Conserving objects for Winterthur's upcoming exhibition, Dining by Design: Nature Displayed on the Dinner Table has been a fascinating experience. Throughout the process, strange phrases have become part of the Objects Lab's parlance: "Did you inpaint the chips on that fish drainer?" or "Let's x-ray this soup tureen!" and most notably, "I made a new webbed foot for a giant soup tureen in the shape of a goose today!"
Yes, a giant soup tureen in the shape of a goose. Because...why not?
Turns out creating soup tureens in the shape of animals was quite a "thing," especially during the 18th century Rococo period in Western Europe. Many of these whimsical creations form part of the largest collection of soup tureens in the world, the Campbell Collection of Soup Tureens, on permanent display in the Dorrance Gallery at Winterthur. A lot of the tureens that are not usually on display are featured in Dining by Design--especially in a pyramid of soup tureens!
The hard-paste porcelain goose tureen at the top of this page was manufactured in Jingdezhen, China between 1760 and 1780. It is actually not part of the Campbell Collection and was purchased by Henry Francis du Pont in the 1960s. While the tureen is structurally stable, its proper right foot has a very large piece missing. Because of the way it will be displayed, this loss would be especially visible.
In order to replicate a new foot in a reversible and ethical way (able to be distinguished by connoisseurs and conservators), I created a detachable plaster fill. I first sculpted a new foot out of Plasticine, then took a mold of that (pink material).I think created a barrier between the porcelain and the plaster of Paris using aluminum foil. I poured the plaster into the mold, allowed it to set and removed it so I could polish it away from the object and avoid the potential to scratch the glaze.

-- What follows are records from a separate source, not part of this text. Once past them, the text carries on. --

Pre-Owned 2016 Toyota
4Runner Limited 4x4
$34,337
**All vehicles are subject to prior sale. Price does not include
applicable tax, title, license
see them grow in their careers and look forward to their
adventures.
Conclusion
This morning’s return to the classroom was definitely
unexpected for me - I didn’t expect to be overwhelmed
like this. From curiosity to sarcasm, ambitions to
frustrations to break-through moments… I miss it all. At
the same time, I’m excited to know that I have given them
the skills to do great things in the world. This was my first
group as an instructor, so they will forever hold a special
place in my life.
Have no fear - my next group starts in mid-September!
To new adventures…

I then sanded the fill and put it in place as part. It was time to inpaint it so it visually blended with the rest of the foot. The brush-stroky appearance of the orange was very hard to replicate. I ended up using the grayish-green of the porcelain body with an orange color and blending it directly on the fill to replicate the surface texture. The reverse of the foot is painted titan buff to allow it to be very easily distinguished.
The goose is much happier now and ready to take its place with other water fowl in Dining by Design. Be sure to check it out soon!
Dining by Design: Nature Displayed on the Dinner Table opens April 1, 2018 and runs through January 6, 2019 at Winterthur Museum, Library & Garden.